WORK TO COMPLETE ▸ Among the lines of the listing below, retype exactly those from the one containing "Fig. 5 Evolution" through the one containing "FIGUUR 4: Le", both included. Do not include pictures.

GIVEN DATA Block Start

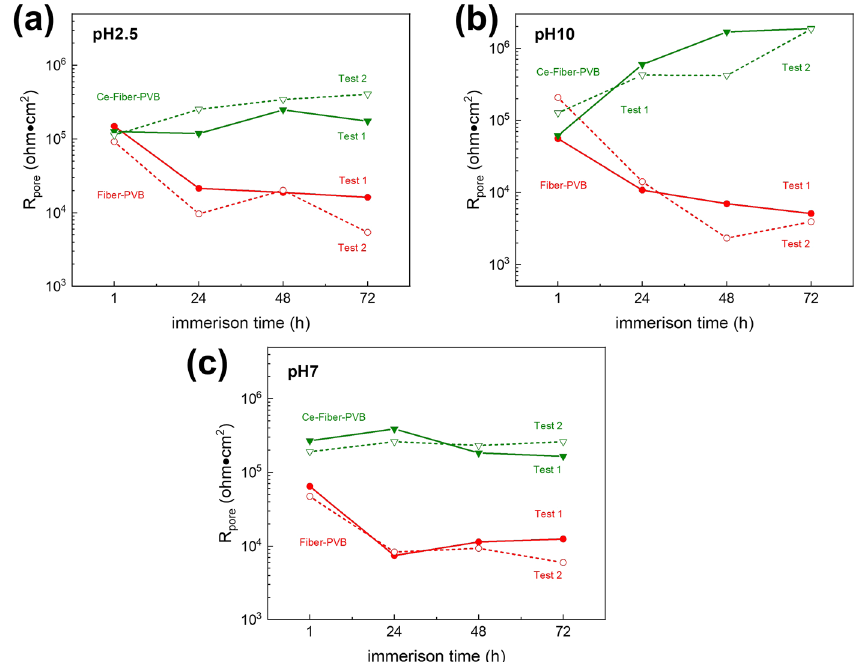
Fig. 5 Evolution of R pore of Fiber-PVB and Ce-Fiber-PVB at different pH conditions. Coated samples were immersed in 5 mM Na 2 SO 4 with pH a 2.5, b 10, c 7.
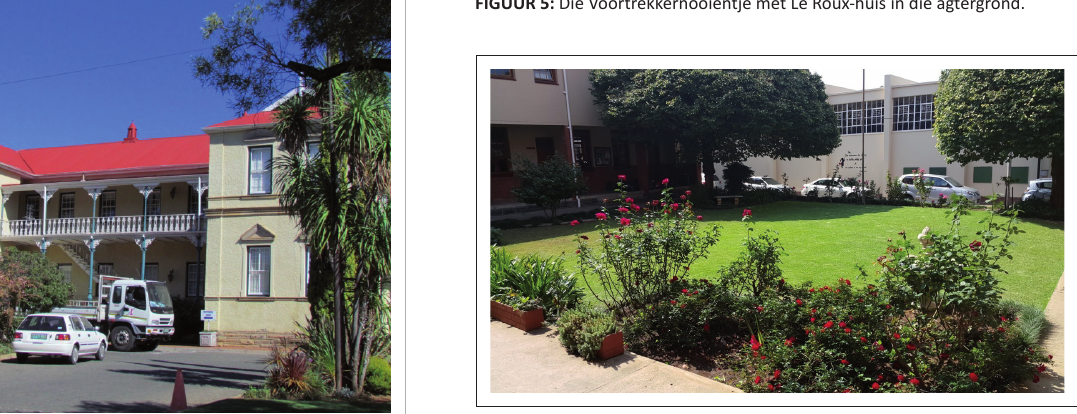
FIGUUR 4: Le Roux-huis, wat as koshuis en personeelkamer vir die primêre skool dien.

GIVEN DATA Block End
GIVEN DATA Block Start

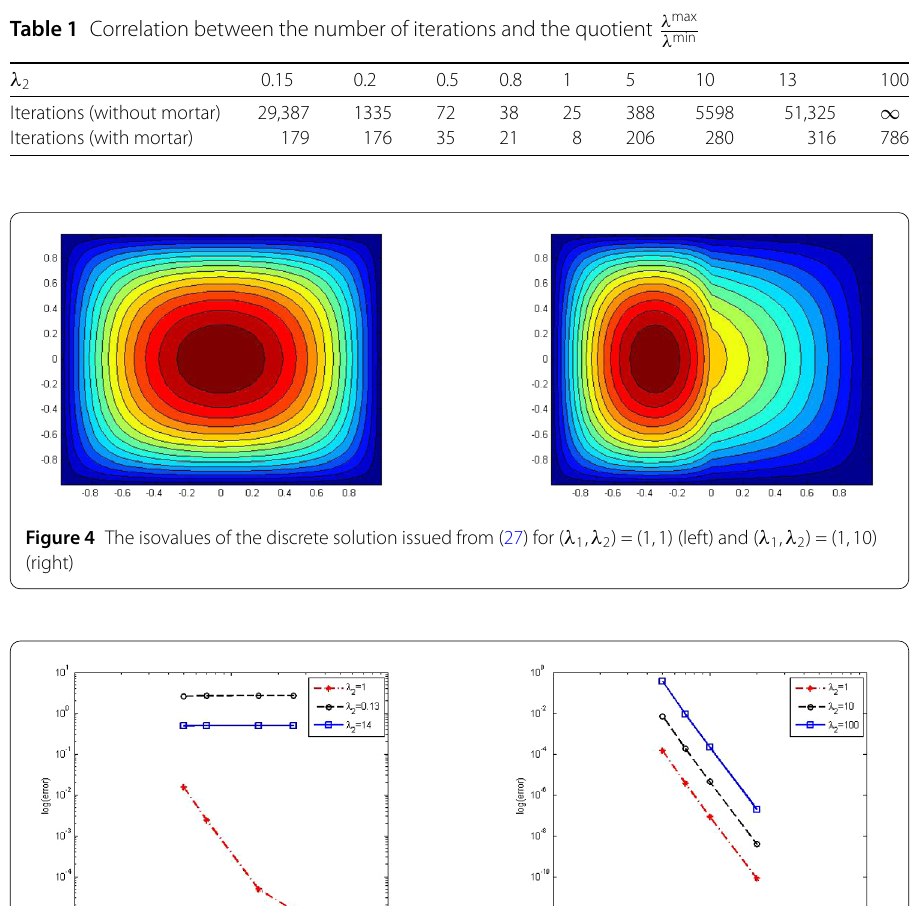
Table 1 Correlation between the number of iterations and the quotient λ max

GIVEN DATA Block End

ANSWER TO THE EXERCISE ▸
Fig. 5 Evolution of R pore of Fiber-PVB and Ce-Fiber-PVB at different pH conditions. Coated samples were immersed in 5 mM Na 2 SO 4 with pH a 2.5, b 10, c 7.
FIGUUR 4: Le Roux-huis, wat as koshuis en personeelkamer vir die primêre skool dien.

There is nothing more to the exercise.